> Consigne
Répondez à ces questions à partir de l'extrait sur les circulaires relatives à l'immigration, présenté plus bas.
(a) Hors régularisation au titre de la loi de 2024, quelle durée de séjour préalable la circulaire Retailleau exige-t-elle pour déposer une demande ?
(b) À quelle date la liste des métiers en tension a-t-elle été publiée ?
(c) Selon le MEDEF, quel défaut présente cette liste ?

> Extrait du texte
"""

Devenu ministre, B. Retailleau a fait paraître deux circulaires concernant l’immigration : la première modifie la circulaire Valls de 2012 sur l’admission exceptionnelle au séjour d’étrangers, possible après une présence de 5 ans sur le territoire, pour raisons familiales (enfant scolarisé en France, mineur devenu majeur) ou économiques (les étrangers ayant un contrat de travail). La circulaire Retailleau, quant à elle, ne fait qu’insister sur le caractère dérogatoire et exceptionnel des régularisations, sur l’exigence d’un certain niveau d’intégration et sur la maîtrise de la langue. Hors application de la régularisation au titre de la loi immigration de 2024, elle allonge à 7 ans la durée de séjour préalable pour déposer une demande, ce qui maintiendra dans la clandestinité les étrangers présents et qui cherchent à s’intégrer. Les Préfets ont compris : le moins possible de régularisations.
Pour ce qui est de l’application de la récente loi sur l’immigration, la nouvelle circulaire en rappelle les conditions, 3 ans de présence en France, 12 mois de travail dans les deux ans qui viennent de s’écouler dans un métier en tension figurant sur une liste établie en application de la loi, exigence d’intégration sociale et familiale et de respect de l’ordre public. La circulaire demande au préfet de faire jouer leur pouvoir d’appréciation sur ces dernières exigences : le ministre souhaite manifestement que la régularisation liée à l’exercice d’un métier en tension soit loin d’être automatique : là encore, les préfets, habitués à obéir, comprendront pleinement le message. De plus, l’on aurait pu souhaiter que la liste des métiers en tension reflète les besoins ressentis par les employeurs et offre aux étrangers qui y répondent l’opportunité qui leur était promise. Or, cette liste a été publiée tardivement, en mai 2025, plus d’un an après le vote de la loi, et n’a guère évolué par rapport au projet de février dernier jugé insatisfaisant par les représentants des employeurs. La Confédération des PME demande au ministre « d’arrêter de faire de la politique avec ce sujet » et le MEDEF regrette que la liste soit « trop resserrée ». La loi n’est pas appliquée de bonne foi.

"""

[Entrées enregistrées]
"""

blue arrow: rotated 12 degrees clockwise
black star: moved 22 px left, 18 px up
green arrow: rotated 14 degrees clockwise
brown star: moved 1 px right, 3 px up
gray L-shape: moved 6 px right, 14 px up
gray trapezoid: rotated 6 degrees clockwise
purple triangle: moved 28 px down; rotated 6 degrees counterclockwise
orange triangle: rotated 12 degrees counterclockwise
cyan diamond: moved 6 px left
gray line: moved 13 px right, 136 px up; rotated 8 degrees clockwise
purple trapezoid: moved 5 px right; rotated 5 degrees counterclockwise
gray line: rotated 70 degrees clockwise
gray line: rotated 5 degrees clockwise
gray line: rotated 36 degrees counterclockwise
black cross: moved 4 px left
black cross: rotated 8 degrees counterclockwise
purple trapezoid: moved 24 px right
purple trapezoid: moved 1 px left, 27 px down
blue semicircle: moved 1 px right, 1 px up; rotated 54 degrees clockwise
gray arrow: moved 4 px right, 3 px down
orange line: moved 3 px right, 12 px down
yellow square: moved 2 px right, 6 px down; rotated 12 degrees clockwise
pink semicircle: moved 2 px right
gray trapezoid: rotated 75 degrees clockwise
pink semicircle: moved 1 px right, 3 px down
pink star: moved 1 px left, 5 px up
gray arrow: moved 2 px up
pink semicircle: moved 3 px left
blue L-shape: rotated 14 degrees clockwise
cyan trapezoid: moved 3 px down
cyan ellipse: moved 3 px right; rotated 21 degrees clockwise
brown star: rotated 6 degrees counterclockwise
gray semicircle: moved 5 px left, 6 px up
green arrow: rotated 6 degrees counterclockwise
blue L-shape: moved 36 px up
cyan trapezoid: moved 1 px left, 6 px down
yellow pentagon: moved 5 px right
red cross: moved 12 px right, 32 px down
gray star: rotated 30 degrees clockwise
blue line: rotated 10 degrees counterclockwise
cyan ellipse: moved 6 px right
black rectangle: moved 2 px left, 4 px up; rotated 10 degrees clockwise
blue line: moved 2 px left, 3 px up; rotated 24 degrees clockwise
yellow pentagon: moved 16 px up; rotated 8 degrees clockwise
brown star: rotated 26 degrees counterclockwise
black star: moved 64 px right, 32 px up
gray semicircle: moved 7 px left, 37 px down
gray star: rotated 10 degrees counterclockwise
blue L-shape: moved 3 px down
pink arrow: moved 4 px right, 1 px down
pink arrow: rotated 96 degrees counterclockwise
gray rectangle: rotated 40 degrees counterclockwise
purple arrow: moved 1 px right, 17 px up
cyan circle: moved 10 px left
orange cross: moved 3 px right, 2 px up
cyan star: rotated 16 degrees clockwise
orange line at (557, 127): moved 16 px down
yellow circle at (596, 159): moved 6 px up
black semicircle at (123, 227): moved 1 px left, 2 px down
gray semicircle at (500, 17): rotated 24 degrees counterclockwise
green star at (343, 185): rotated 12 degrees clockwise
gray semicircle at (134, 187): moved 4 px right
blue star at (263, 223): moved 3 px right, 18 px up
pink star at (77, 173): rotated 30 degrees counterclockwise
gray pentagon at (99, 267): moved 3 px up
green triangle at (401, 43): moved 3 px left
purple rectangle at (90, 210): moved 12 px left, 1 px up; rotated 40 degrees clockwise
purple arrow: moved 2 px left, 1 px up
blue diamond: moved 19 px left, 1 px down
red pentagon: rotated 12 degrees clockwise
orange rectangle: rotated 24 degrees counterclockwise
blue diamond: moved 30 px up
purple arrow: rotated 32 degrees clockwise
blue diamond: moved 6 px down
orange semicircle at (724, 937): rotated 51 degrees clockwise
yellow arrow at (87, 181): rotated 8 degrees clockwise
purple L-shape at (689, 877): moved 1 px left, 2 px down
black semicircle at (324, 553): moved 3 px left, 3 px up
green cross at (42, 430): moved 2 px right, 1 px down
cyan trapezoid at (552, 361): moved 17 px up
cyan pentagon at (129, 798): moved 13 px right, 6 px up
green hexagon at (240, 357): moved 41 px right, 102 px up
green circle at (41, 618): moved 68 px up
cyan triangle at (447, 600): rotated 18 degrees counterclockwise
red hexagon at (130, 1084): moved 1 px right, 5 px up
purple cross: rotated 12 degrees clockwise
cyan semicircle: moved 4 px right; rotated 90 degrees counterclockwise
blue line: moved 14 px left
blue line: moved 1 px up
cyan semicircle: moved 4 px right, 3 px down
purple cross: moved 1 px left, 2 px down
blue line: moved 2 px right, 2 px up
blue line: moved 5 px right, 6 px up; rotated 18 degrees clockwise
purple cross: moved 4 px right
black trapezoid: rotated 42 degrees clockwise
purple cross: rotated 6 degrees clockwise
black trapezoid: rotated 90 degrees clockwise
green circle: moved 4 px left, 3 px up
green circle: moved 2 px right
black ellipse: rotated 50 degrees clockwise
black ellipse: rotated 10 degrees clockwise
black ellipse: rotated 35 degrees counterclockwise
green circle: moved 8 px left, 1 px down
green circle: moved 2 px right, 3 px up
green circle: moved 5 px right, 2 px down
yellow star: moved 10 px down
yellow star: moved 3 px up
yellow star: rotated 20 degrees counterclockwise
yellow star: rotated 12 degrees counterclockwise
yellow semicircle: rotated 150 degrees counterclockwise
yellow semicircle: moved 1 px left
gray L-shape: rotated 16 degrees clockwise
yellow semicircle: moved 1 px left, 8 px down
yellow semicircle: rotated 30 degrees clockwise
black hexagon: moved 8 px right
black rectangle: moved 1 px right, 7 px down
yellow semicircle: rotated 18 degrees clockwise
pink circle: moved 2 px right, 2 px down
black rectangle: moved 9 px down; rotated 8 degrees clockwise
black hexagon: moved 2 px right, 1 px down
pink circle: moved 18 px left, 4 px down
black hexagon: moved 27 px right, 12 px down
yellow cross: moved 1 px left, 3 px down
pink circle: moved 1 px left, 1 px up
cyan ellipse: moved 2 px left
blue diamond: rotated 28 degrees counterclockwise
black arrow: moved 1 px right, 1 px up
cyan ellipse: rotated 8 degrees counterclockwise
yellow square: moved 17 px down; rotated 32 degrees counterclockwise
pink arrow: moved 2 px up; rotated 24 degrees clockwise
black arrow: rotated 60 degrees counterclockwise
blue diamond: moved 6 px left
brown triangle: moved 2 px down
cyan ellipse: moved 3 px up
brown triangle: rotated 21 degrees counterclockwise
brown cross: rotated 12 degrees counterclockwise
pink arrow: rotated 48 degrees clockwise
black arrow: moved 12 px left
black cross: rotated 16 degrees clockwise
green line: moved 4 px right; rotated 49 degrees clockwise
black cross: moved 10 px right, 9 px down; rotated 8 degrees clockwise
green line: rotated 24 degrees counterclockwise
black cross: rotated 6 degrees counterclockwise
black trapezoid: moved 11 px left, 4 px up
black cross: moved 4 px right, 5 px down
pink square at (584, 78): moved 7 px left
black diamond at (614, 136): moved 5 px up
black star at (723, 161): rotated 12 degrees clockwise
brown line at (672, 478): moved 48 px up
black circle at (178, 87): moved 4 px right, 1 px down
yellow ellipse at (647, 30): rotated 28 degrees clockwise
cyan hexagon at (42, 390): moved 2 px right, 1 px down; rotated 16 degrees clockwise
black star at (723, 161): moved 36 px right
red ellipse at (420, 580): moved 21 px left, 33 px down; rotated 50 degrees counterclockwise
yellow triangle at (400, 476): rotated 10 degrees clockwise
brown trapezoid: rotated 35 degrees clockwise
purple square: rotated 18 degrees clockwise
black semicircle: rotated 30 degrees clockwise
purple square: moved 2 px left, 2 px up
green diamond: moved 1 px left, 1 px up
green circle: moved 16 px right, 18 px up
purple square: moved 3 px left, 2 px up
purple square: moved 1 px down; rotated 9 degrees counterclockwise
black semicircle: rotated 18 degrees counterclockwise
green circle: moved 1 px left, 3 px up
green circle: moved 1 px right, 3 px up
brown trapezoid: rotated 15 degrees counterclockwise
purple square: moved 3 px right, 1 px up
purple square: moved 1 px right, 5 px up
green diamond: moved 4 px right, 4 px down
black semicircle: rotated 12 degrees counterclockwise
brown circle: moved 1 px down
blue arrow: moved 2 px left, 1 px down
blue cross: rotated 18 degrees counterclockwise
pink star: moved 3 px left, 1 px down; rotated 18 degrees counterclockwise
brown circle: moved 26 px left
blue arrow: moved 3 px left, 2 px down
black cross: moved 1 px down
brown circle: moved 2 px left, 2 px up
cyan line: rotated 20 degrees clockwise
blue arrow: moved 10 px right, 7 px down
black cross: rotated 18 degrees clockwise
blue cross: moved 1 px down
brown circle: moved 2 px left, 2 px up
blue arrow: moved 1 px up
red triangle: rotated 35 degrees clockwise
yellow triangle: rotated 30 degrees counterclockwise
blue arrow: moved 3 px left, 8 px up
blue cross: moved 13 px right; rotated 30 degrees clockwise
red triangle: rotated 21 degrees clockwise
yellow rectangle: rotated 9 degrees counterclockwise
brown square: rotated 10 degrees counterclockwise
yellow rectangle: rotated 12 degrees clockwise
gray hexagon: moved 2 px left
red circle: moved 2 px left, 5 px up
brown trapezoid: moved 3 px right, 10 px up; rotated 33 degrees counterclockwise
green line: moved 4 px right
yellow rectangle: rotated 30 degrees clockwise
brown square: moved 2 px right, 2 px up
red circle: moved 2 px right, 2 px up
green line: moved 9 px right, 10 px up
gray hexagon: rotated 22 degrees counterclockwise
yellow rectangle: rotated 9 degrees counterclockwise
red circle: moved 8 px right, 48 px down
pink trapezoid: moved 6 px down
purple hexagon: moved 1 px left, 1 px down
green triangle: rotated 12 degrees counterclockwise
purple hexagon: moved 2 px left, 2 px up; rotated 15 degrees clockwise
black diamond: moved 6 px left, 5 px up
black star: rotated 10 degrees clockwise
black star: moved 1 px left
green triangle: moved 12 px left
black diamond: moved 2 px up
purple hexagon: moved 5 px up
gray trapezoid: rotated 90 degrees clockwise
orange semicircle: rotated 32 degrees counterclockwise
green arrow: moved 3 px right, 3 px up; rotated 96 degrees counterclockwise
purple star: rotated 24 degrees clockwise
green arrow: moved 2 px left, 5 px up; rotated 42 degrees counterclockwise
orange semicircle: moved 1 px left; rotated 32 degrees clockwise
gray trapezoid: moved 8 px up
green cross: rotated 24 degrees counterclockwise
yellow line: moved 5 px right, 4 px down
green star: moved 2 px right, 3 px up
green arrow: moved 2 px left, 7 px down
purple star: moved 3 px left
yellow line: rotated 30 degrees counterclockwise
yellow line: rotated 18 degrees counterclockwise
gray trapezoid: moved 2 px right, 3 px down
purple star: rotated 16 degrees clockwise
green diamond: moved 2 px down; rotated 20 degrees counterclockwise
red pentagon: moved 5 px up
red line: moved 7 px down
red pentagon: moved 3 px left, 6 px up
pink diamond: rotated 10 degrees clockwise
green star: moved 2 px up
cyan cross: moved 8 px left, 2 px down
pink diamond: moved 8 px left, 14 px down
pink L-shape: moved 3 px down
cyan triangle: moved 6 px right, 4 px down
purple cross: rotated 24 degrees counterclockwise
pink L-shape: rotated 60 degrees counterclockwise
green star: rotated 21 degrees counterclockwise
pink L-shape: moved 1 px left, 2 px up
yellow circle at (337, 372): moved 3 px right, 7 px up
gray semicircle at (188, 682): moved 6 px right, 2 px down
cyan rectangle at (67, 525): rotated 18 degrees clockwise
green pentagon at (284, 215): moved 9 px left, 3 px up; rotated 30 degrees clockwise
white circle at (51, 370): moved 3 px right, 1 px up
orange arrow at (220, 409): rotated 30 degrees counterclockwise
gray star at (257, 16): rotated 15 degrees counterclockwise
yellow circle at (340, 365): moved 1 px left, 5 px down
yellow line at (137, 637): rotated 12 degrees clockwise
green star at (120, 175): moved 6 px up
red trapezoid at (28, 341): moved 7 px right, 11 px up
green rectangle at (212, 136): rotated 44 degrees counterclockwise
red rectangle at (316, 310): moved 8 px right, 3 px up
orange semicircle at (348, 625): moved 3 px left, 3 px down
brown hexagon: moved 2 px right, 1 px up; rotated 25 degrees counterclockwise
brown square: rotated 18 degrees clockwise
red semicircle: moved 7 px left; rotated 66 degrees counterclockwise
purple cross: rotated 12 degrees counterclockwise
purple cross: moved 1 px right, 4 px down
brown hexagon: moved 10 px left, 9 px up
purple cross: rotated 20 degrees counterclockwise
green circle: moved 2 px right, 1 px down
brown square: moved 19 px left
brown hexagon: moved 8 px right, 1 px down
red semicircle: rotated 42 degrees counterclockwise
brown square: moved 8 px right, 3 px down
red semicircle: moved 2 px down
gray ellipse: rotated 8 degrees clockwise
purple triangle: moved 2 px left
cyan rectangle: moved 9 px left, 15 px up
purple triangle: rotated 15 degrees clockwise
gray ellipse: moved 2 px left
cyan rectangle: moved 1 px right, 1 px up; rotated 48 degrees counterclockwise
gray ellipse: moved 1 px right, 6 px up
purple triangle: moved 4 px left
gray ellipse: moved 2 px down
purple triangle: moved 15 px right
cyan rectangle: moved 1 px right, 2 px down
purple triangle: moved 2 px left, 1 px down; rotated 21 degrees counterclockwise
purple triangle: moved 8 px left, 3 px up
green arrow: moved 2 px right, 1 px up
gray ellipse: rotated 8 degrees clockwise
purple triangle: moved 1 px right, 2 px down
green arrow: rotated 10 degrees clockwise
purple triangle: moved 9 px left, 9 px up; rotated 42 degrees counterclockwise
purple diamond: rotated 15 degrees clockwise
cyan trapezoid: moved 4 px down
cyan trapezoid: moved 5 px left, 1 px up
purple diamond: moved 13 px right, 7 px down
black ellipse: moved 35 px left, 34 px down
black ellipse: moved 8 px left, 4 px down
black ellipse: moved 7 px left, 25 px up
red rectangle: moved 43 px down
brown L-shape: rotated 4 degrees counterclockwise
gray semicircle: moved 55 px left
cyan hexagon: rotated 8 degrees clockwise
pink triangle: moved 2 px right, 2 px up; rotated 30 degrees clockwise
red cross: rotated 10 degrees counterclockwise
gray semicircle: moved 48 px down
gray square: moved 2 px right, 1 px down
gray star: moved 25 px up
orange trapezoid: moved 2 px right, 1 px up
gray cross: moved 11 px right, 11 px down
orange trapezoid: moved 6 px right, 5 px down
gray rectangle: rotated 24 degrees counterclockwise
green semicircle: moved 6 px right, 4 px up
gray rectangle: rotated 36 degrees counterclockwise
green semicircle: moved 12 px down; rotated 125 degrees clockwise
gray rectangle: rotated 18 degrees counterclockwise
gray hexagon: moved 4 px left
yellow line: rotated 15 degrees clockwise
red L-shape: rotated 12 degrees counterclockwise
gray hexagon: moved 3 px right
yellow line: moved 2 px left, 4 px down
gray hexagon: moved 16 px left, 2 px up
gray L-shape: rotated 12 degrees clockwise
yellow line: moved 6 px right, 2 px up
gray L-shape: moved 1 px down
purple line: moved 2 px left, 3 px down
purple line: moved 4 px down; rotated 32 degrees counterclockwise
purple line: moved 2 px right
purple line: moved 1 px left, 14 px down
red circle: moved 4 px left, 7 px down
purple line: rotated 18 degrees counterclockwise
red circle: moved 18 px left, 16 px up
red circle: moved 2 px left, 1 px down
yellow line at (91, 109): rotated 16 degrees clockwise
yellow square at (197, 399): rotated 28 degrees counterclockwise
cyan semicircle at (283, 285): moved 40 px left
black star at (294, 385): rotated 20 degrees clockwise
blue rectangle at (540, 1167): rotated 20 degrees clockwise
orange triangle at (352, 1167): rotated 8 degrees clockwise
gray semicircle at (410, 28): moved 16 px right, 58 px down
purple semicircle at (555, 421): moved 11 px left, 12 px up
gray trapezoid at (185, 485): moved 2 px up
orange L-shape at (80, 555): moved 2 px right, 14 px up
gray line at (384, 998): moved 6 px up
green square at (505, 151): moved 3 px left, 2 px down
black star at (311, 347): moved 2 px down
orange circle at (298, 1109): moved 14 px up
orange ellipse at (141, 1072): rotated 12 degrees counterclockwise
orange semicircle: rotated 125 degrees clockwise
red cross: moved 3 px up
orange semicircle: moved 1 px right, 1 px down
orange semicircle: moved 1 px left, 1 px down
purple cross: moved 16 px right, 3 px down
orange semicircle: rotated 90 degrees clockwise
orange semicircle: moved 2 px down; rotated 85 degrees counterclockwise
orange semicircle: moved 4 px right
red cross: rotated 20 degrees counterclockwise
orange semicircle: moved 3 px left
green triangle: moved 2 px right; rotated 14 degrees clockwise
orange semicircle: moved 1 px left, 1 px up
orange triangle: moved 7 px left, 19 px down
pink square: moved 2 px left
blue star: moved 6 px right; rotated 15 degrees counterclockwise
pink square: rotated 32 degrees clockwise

"""

> Corrigé
(a) 7 ans.
(b) En mai 2025.
(c) Elle est « trop resserrée ».